Training Diary
2018-12-16
We all have favorite routes when cycling. But even when we repeat a ride we make small changes - ride a little further, take a short-cut home, explore a new diversion.
This is how Choochoo identifies these related routes.
Two new tables are added to the database:
ActivitySimilarity is the (half-)matrix of similarity
measurements. For each pair of ActivityJournal IDs, it
contains a float value, similarity
, which is a measure of how
similar the two routes were.
ActivityNearby associates similar ActivityJournals into groups.
Nearby activities are grouped in two stages:
This step compares each pair of activities. An activity can contain tens of thousands of GPS measurements.
The solution here:
In broad outline:
Store points from previous activities in an RTree.
Nearby points are found by extending the Minimum Bounding Rectangle (MBR) around each point by a fixed amount (default 3m) and then checking for MBR overlap.
The RTree returns both the matched MBR and the ActivityJournal ID associated with the point. The MBR is stored so that multiple matches are counted just once.
No account is taken of ride direction. Segments of travel that are ridden in both directions will “score double.”
For incremental processing, points from previous activities must be stored in the tree, but querying can be skipped.
The crude metric used (tangential plane to a sphere) means that all calculations must be within a “small” area of latitude and longitude. In practice this is sufficiently large for rides that start from a single (eg home) location. It is also possible to configure and process multiple regions.
The similarity measure is symmetric and stored as a triangular matrix in ActivitySimilarity.
The data are clustered using DBSCAN with a minimum cluster size of 3. This is much faster than measuring similarities and is re-run completely when needed.
The distance metric is calculated from the similarity by subtracting the similarity from its maximum value and normalizing to 0-1.
The critical distance used to define clusters (“epsilon” in the DBSCAN algorithm) is chosen to maximize the number of clusters. The value is found using an adaptive grid search.
Data are processed in Choochoo using an extensible pipeline of
tasks. This work adds a new pipeline class, NearbyStatistics
.
The default configuration includes one instance of this class, with parameters appropriate for Santiago, Chile (where I live). The next section describes how to modify these parameters.
To add further classes (for example, to add additional groups in
separate locations), add further instances to the pipeline table in
the database. This is best done using the add_nearby
helper
function in
ch2.config.database
.
The pipeline task reads parameters from a JSON encoded “constant” that
can be modified by the user.
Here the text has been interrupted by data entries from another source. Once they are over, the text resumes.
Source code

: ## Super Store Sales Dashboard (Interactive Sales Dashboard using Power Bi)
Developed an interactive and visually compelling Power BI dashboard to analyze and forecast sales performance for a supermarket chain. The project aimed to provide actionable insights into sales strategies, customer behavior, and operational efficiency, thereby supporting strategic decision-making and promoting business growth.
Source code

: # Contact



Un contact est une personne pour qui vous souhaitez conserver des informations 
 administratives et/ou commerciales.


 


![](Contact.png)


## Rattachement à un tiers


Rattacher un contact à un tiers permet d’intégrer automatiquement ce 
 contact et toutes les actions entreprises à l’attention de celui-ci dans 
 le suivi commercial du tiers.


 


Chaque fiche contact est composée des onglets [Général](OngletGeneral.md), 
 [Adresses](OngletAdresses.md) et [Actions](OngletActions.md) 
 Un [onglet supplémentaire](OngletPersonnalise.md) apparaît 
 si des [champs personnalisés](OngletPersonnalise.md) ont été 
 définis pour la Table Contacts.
In the default configuration this is
called Nearby.Bike
.
The current value can be displayed with:
> ch2 constants show Nearby.Bike
Nearby.Bike: Data needed to calculate nearby activities - see Nearby enum
1970-01-01 00:00:00+00:00: {"constraint": "Santiago.Bike", "activity_group": "Bike", "border": 3, "start": "1970", "finish": "2999", "latitude": -33.4, "longitude": -70.4, "height": 10, "width": 10}
A new value can be given using --set --force
(force is needed
because you are overwriting an existing value). For example:
> ch2 constants set --force Nearby.Bike '{"constraint": "London.Bike", "activity_group": "Bike", "border": 3, "start": "1970", "finish": "2999", "latitude": 51.5, "longitude": 0.1, "height": 10, "width": 10}'
INFO: Using database at /home/andrew/.ch2/database.sqln
INFO: Checking any previous values
INFO: Need to delete 1 ConstantJournal entries
INFO: Added value {"constraint": "London.Bike", "activity_group": "Bike", "border": 3, "start": "1970", "finish": "2999", "latitude": 51.5, "longitude": 0.1, "height": 10, "width": 10} at None for Nearby.Bike
WARNING: You may want to (re-)calculate statistics
The image above is generated in Jupyter using the nearby_activities template:
> ch2 jupyter show nearby_activities Santiago,Bike
In general the grouping makes intuitive sense.
Choochoo’s diary displays both “closest” matches and “most recent” matches, based on the similarity data. The grouping is not used here. Instead, similarity measures with a cut-off provides a more flexible set of references.
See the near-last lines, under “Santiago”. These are “links” that display the appropriate diary page when selected.
To generate similar plots for your own rides:
You need FIT data from your rides. If you use an online service for tracking exercise you can probably download these. For example, for Garmin, go here.
Install Choochoo (the default config is sufficient).
Adjust the configuration.
Load your FIT data:
> ch2 activities path/to/*.fit
Start Jupyter:
> ch2 jupyter show nearby_activities
which will automatically appear in your web browser.
Open, modify and run notebooks/plot-group.ipynb
. This has
detailed configuration for my own data, but you can edit the
script to tailor it to your own needs.
You don’t need to use the nearby activities, of course. You can plot a single activity directly. Simply find the ActivityJournal ID, then load and plot the appropriate waypoints. Have fun.